Abominable idolatries: “They were not to conform to the customs of the heathen, nor to preserve the monuments of their abominable idolatries. However precious the material, or exquisite the workmanship, all that pertained to the heathen worship must be destroyed.”—The Signs of the Times, January 13, 1881.

Wednesday June 5


a. What is the most common consequence we will face in this life once we choose to live according to God’s will? 1 Peter 4:4, 12.

“As the time of the end draws near, Satan . . . will employ human agents to mock and revile those who ‘build the wall.’ ”—Prophets and Kings, p. 659.

“With tears [the people of God] will warn the wicked of their danger in trampling upon the divine law, and with unutterable sorrow they will humble themselves before the Lord in penitence. The wicked will mock their sorrow and ridicule their solemn appeals. But the anguish and humiliation of God’s people is unmistakable evidence that they are regaining the strength and nobility of character lost in consequence of sin.”—Ibid., p. 590.

b. What must every Christian remember while being mocked or despised? 1 Peter 4:5, 13–16; 2 Peter 2:12.

c. What should be our attitude when our mockers are prospering—and, on the other hand, when something bad happens to them? What about towards all those who do evil to us? 1 Peter 4:17–19; Matthew 5:44.

d. What do we need to keep in mind with regard to those persons who mock and despise us—and how can we achieve this state of mind? 1 Peter 4:6; Ephesians 2:3–5; 2 Timothy 2:24–26.

“When you meet those, who . . . are prejudiced against the truth, do not urge your peculiar views too strongly. Talk with them at first of subjects upon which you can agree. Bow with them in prayer. . . . Both you and they will be brought into a closer connection with heaven, prejudice will be weakened, and it will be easier to reach the heart.”—Evangelism, p. 446.

Thursday June 6


a. What should we always remember regardless of whether we are prosperous, healthy and happy, or are sick, sad, or suffering loss? 1 Peter 4:7.

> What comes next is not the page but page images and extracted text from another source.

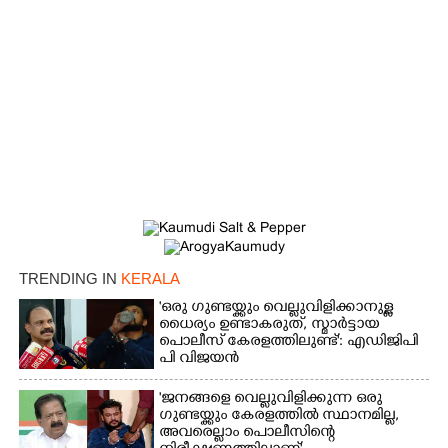
×
Share this link
TRENDING IN
KERALA
'ഒരു ഗുണ്ടയ്ക്കും വെല്ലുവിളിക്കാനുള്ള
ധൈര്യം ഉണ്ടാകരുത്, സ്മാർട്ടായ
പൊലീസ് കേരളത്തിലുണ്ട്': എഡിജിപി
പി വിജയൻ
'ജനങ്ങളെ വെല്ലുവിളിക്കുന്ന ഒരു
Copy Link
ഗുണ്ടയ്ക്കും കേരളത്തിൽ സ്ഥാനമില്ല,​
അവരെല്ലാം പൊലീസിന്റെ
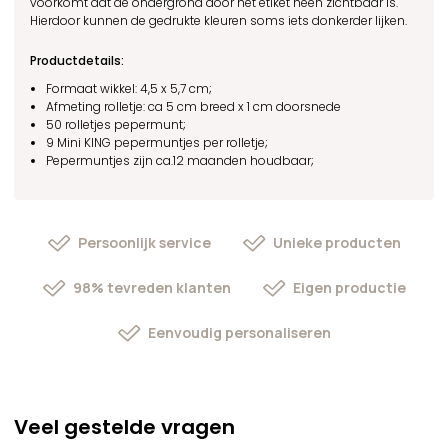
voorkomt dat de ondergrond door het etiket heen zichtbaar is.
Hierdoor kunnen de gedrukte kleuren soms iets donkerder lijken.
Productdetails:
Formaat wikkel: 4,5 x 5,7 cm;
Afmeting rolletje: ca 5 cm breed x 1 cm doorsnede
50 rolletjes pepermunt;
9 Mini KING pepermuntjes per rolletje;
Pepermuntjes zijn ca.12 maanden houdbaar;
Persoonlijk service
Unieke producten
98% tevreden klanten
Eigen productie
Eenvoudig personaliseren
Veel gestelde vragen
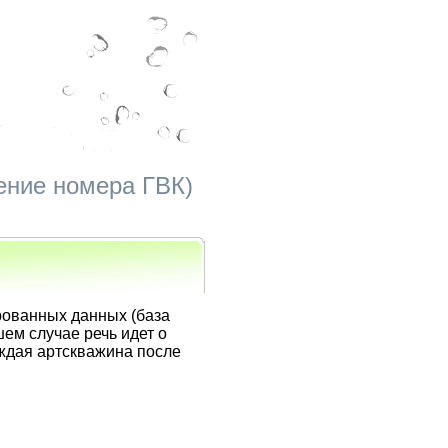
ение номера ГВК)
рованных данных (база
ем случае речь идет о
аждая артскважина после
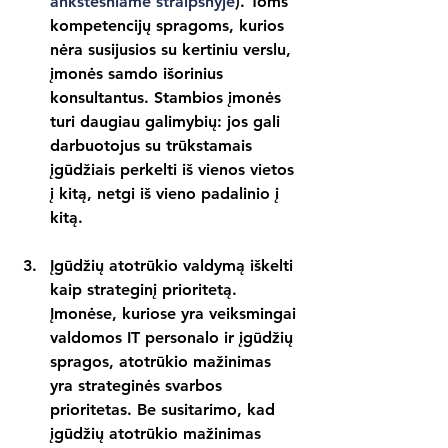
ankstesniame straipsnyje
). Toms 
kompetencijų spragoms, kurios 
nėra susijusios su kertiniu verslu, 
įmonės samdo išorinius 
konsultantus. Stambios įmonės 
turi daugiau galimybių: jos gali 
darbuotojus su trūkstamais 
įgūdžiais perkelti iš vienos vietos 
į kitą, netgi iš vieno padalinio į 
kitą.
Įgūdžių atotrūkio valdymą iškelti 
kaip strateginį prioritetą. 
Įmonėse, kuriose yra veiksmingai 
valdomos IT personalo ir įgūdžių 
spragos, atotrūkio mažinimas 
yra strateginės svarbos 
prioritetas. Be susitarimo, kad 
įgūdžių atotrūkio mažinimas 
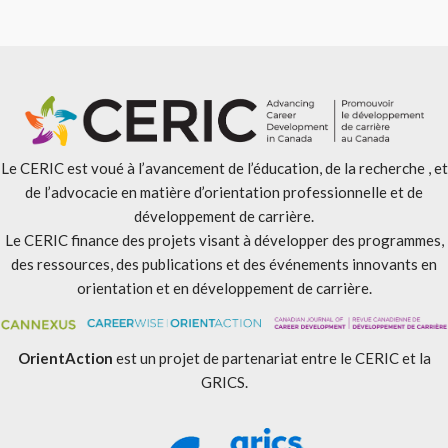
Le CERIC est voué à l’avancement de l’éducation, de la recherche , et
de l’advocacie en matière d’orientation professionnelle et de
développement de carrière.
Le CERIC finance des projets visant à développer des programmes,
des ressources, des publications et des événements innovants en
orientation et en développement de carrière.
OrientAction
est un projet de partenariat entre le CERIC et la
GRICS.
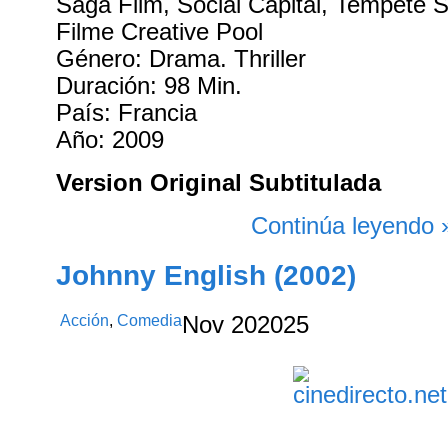
Saga Film, Social Capital, Tempête 
Filme Creative Pool
Género: Drama. Thriller
Duración: 98 Min.
País: Francia
Año: 2009
Version Original Subtitulada
Continúa leyendo 
Johnny English (2002)
Acción
,
Comedia
Nov
20
2025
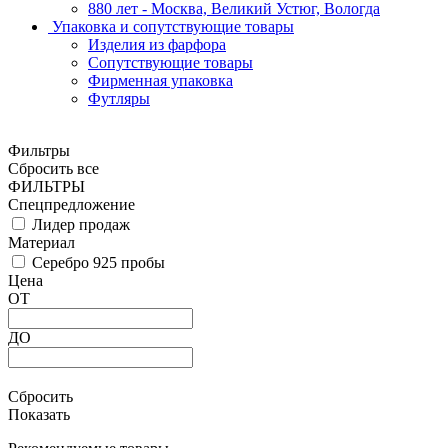
880 лет - Москва, Великий Устюг, Вологда
Упаковка и сопутствующие товары
Изделия из фарфора
Сопутствующие товары
Фирменная упаковка
Футляры
Фильтры
Сбросить все
ФИЛЬТРЫ
Спецпредложение
Лидер продаж
Материал
Серебро 925 пробы
Цена
ОТ
ДО
Сбросить
Показать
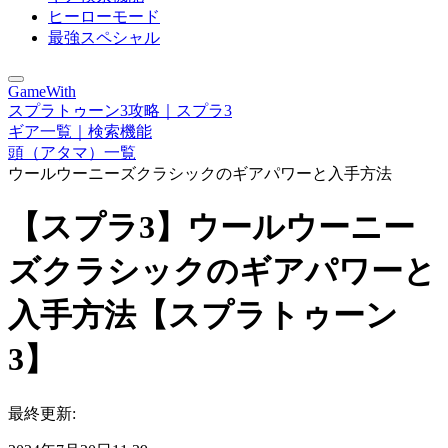
ヒーローモード
最強スペシャル
GameWith
スプラトゥーン3攻略｜スプラ3
ギア一覧｜検索機能
頭（アタマ）一覧
ウールウーニーズクラシックのギアパワーと入手方法
【スプラ3】ウールウーニー
ズクラシックのギアパワーと
入手方法【スプラトゥーン
3】
最終更新:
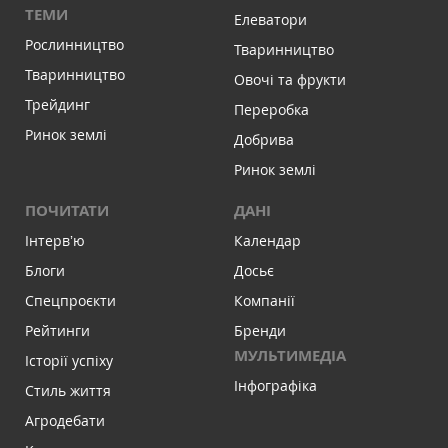
ТЕМИ
Елеватори
Рослинництво
Тваринництво
Тваринництво
Овочі та фрукти
Трейдинг
Переробка
Ринок землі
Добрива
Ринок землі
ПОЧИТАТИ
ДАНІ
Інтервʼю
Календар
Блоги
Досьє
Спецпроєкти
Компанії
Рейтинги
Бренди
МУЛЬТИМЕДІА
Історії успіху
Інфографіка
Стиль життя
Агродебати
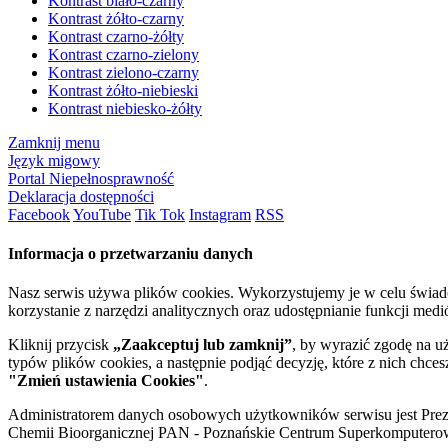
Kontrast biało-czarny
Kontrast żółto-czarny
Kontrast czarno-żółty
Kontrast czarno-zielony
Kontrast zielono-czarny
Kontrast żółto-niebieski
Kontrast niebiesko-żółty
Zamknij menu
Język migowy
Portal Niepełnosprawność
Deklaracja dostępności
Facebook
YouTube
Tik Tok
Instagram
RSS
Informacja o przetwarzaniu danych
Nasz serwis używa plików cookies. Wykorzystujemy je w celu świa
korzystanie z narzędzi analitycznych oraz udostępnianie funkcji me
Kliknij przycisk
„Zaakceptuj lub zamknij”
, by wyrazić zgodę na u
typów plików cookies, a następnie podjąć decyzję, które z nich chce
"Zmień ustawienia Cookies"
.
Administratorem danych osobowych użytkowników serwisu jest Prezyd
Chemii Bioorganicznej PAN - Poznańskie Centrum Superkomputerow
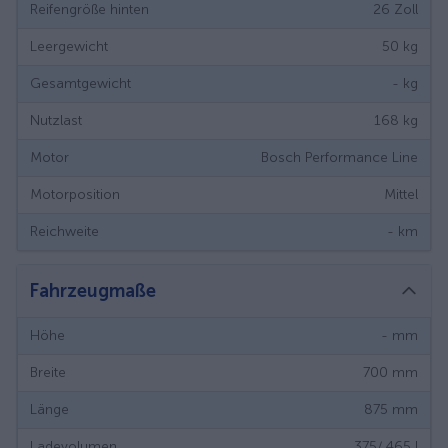
Reifengröße hinten
26
Zoll
Leergewicht
50
kg
Gesamtgewicht
-
kg
Nutzlast
168
kg
Motor
Bosch Performance Line
Motorposition
Mittel
Reichweite
-
km
Fahrzeugmaße
Höhe
-
mm
Breite
700
mm
Länge
875
mm
Ladevolumen
375/ 465
l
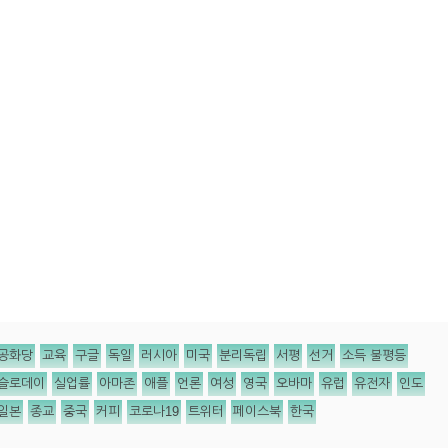
공화당
교육
구글
독일
러시아
미국
분리독립
서평
선거
소득 불평등
슬로데이
실업률
아마존
애플
언론
여성
영국
오바마
유럽
유전자
인도
일본
종교
중국
커피
코로나19
트위터
페이스북
한국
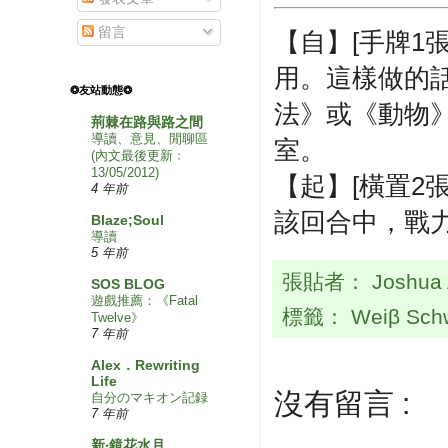
留言
【自】[手牌1
用。這樣做的
❂友站動態❂
法》或《動物
荊棘在路與路之間
導讀、意見、閒聊區
室。
(內文最後更新﹕
13/05/2012)
【起】[橫置2
4 年前
該回合中，戰力
Blaze;Soul
導讀
5 年前
張貼者：
Joshua
SOS BLOG
遊戲推薦：《Fatal
標籤：
Weiβ Sch
Twelve》
7 年前
Alex．Rewriting
Life
沒有留言 :
自分のマキオン記録
7 年前
新‧鏡花水月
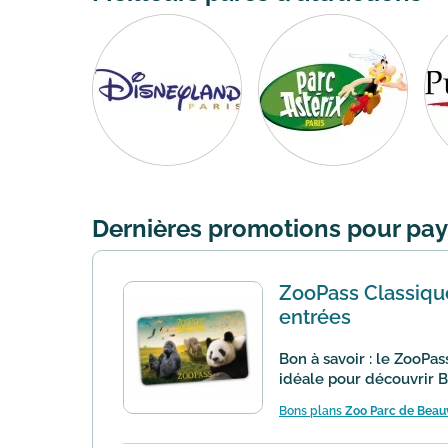
Dernières promotions pour paye
ZooPass Classique 
entrées
Bon à savoir : le ZooPas
idéale pour découvrir Be
Bons plans
Zoo Parc de Beau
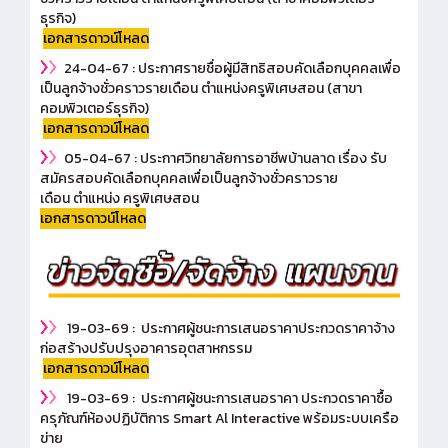
ธุรกิจ)
เอกสารดาวน์โหลด
24-04-67 : ประกาศรายชื่อผู้มีสิทธิสอบคัดเลือกบุคคลเพื่อ
เป็นลูกจ้างชั่วคราวรายเดือน ตำแหน่งครูพิเศษสอน (สาขา
คอมพิวเตอร์ธุรกิจ)
เอกสารดาวน์โหลด
05-04-67 :
ประกาศวิทยาลัยการอาชีพบ้านลาด เรื่อง รับ
สมัครสอบคัดเลือกบุคคลเพื่อเป็นลูกจ้างชั่วคราวราย
เดือน ตำแหน่ง ครูพิเศษสอน
เอกสารดาวน์โหลด
19-03-69 : ประกาศผู้ชนะการเสนอราคาประกวดราคาจ้าง
ก่อสร้างปรับปรุงอาคารอุตสาหกรรม
เอกสารดาวน์โหลด
19-03-69 : ประกาศผู้ชนะการเสนอราคา ประกวดราคาซื้อ
ครุภัณฑ์ห้องปฏิบัติการ Smart Al Interactive พร้อมระบบเครือ
ข่าย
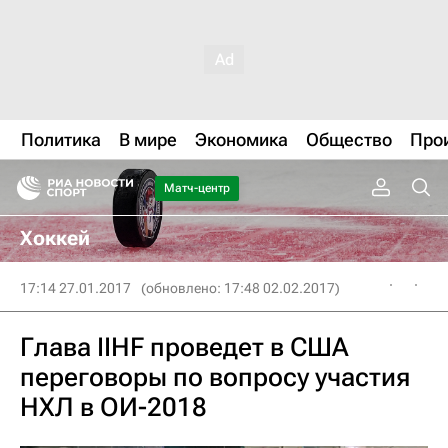
Политика
В мире
Экономика
Общество
Про
Матч-центр
Хоккей
17:14 27.01.2017
(обновлено: 17:48 02.02.2017)
Глава IIHF проведет в США
переговоры по вопросу участия
НХЛ в ОИ-2018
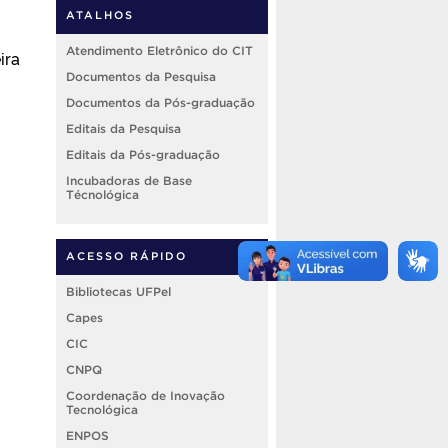
ATALHOS
Atendimento Eletrônico do CIT
ira
Documentos da Pesquisa
Documentos da Pós-graduação
Editais da Pesquisa
Editais da Pós-graduação
Incubadoras de Base
Técnológica
ACESSO RÁPIDO
Bibliotecas UFPel
Capes
CIC
CNPQ
Coordenação de Inovação
Tecnológica
ENPOS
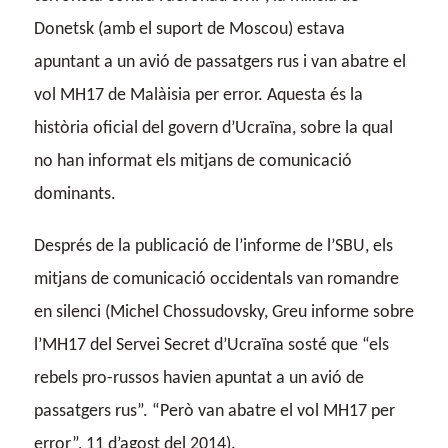
Donetsk (amb el suport de Moscou) estava
apuntant a un avió de passatgers rus i van abatre el
vol MH17 de Malàisia per error. Aquesta és la
història oficial del govern d’Ucraïna, sobre la qual
no han informat els mitjans de comunicació
dominants.
Després de la publicació de l’informe de l’SBU, els
mitjans de comunicació occidentals van romandre
en silenci (Michel Chossudovsky, Greu informe sobre
l’MH17 del Servei Secret d’Ucraïna sosté que “els
rebels pro-russos havien apuntat a un avió de
passatgers rus”. “Però van abatre el vol MH17 per
error”, 11 d’agost del 2014).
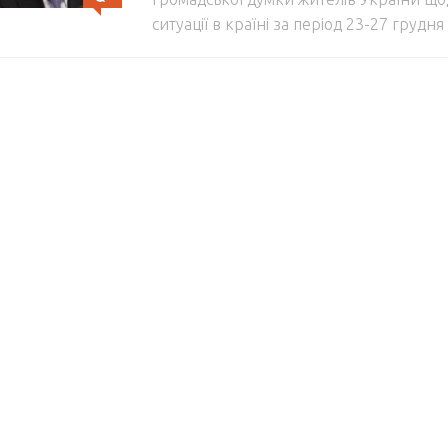
ситуації в країні за період 23-27 грудн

“If we take counsel with our doubts and fears, or try to solve everything that we cannot see clearly, before we have faith, perplexities will only increase and deepen. But if we come to God, feeling helpless and dependent, as we really are, and in humble, trusting faith make known our wants to Him whose knowledge is infinite, who sees everything in creation, and who governs everything by His will and word, He can and will attend to our cry, and will let light shine into our hearts. Through sincere prayer we are brought into connection with the mind of the Infinite. We may have no remarkable evidence at the time that the face of our Redeemer is bending over us in compassion and love, but this is even so. We may not feel His visible touch, but His hand is upon us in love and pitying tenderness. . . .

“Perseverance in prayer has been made a condition of receiving. We must pray always if we would grow in faith and experience. . . . Peter exhorts believers to be ‘sober, and watch unto prayer.’ 1 Peter 4:7. . . . Unceasing prayer is the unbroken union of the soul with God, so that life from God flows into our life; and from our life, purity and holiness flow back to God.”—Steps to Christ, pp. 96-98.

“The apostle’s words were written for the instruction of believers in every age, and they have a special significance for those who live at the time when ‘the end of all things is at hand.’ His exhortations and warnings, and his words of faith and courage, are needed by every soul.”—The Acts of the Apostles, p. 518.

Friday June 7


1. Where should I “go” by faith when afflicted and in distress—and why?

2. For what purpose does God lead us through sufferings and afflictions?

3. Am I still a slave to my former, worldly lusts? If yes, for how long do I plan to postpone my complete surrender?

4. What is to be my attitude towards those who mock me?

5. What might be hindering me from having as intense a prayer life as I should have?